### What is expected:
Only the closing portion of the entries is to be reproduced: the line containing "年初の京都開催でもお昼は毎週うどんだったよう" through the very last line, exactly as written.

Collected data:
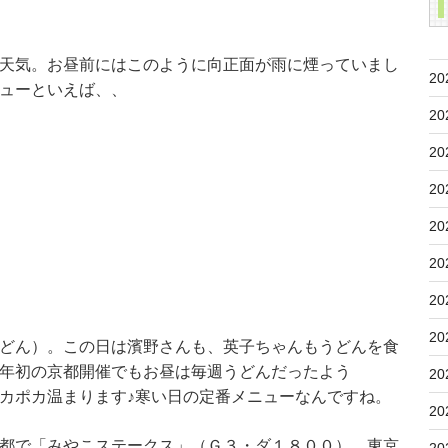
天気。お昼前にはこのように向正面が雨に煙っていまし
20
ューといえば、、
20
20
20
20
20
20
20
どん）。この日は濱野さんも、英子ちゃんもうどんを食
年初の京都開催でもお昼は毎週うどんだったよう
20
カポカ温まります♪寒い日の定番メニューなんですね。
20
都で「みやこステークス」（Ｇ３・ダ１８００）、東京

### Output of the exercise:
年初の京都開催でもお昼は毎週うどんだったよう
20
カポカ温まります♪寒い日の定番メニューなんですね。
20
都で「みやこステークス」（Ｇ３・ダ１８００）、東京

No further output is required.